● **ABOUT THIS TASK**: In the records below, find the line that contains "2021/2022 Q4: 1325 -> 1743" and the line that contains "2021/2022 Q3: 958 -> 1369", then retype exactly those two lines and every line between them.

● **MATERIAL PROVIDED**:

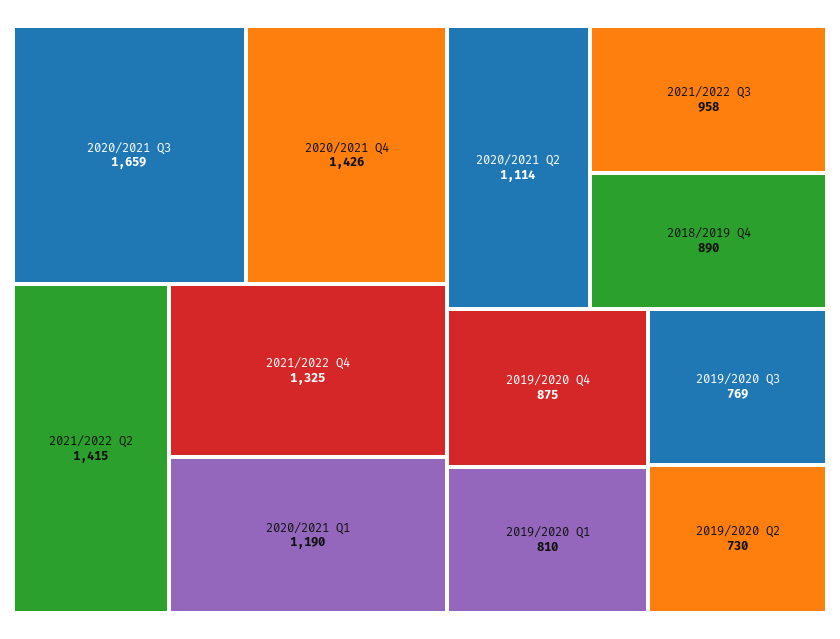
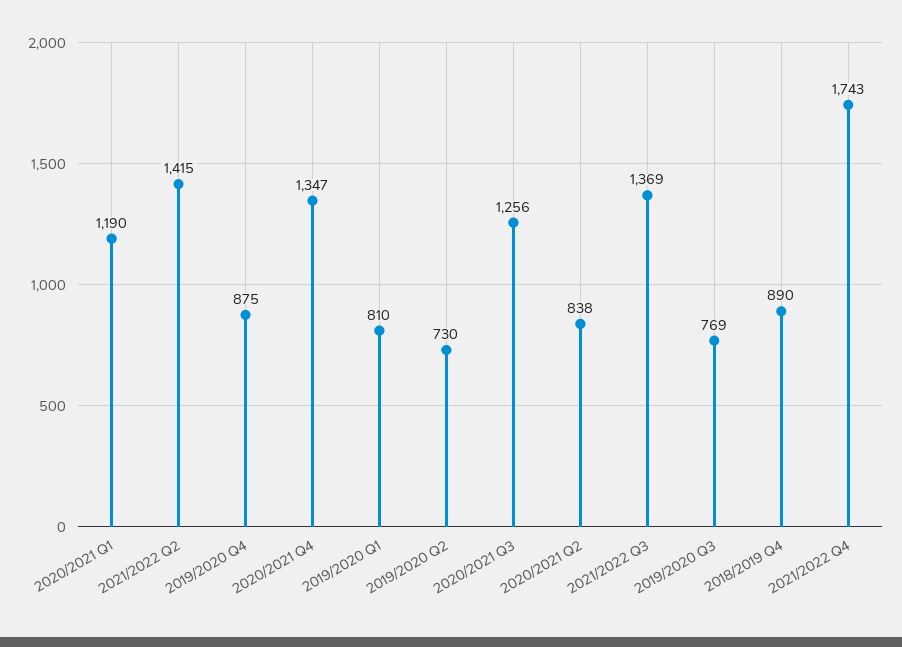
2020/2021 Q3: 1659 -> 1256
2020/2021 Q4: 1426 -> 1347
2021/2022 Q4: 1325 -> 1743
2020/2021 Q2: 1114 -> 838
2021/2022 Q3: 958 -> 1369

--

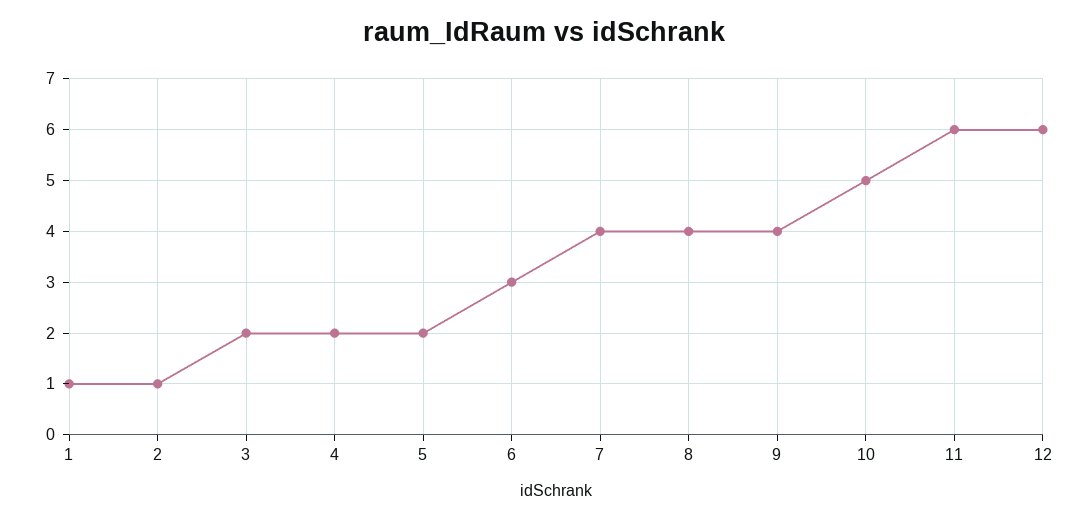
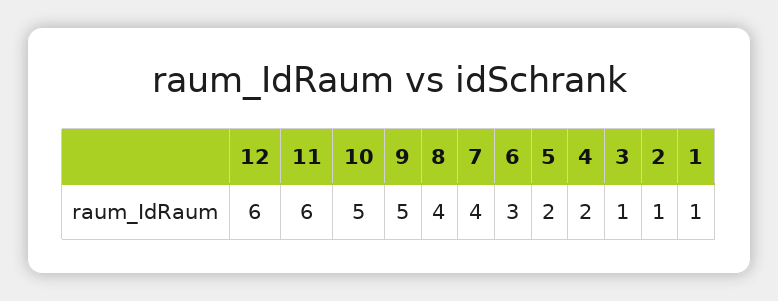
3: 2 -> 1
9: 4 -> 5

● **OUTPUT**:
2021/2022 Q4: 1325 -> 1743
2020/2021 Q2: 1114 -> 838
2021/2022 Q3: 958 -> 1369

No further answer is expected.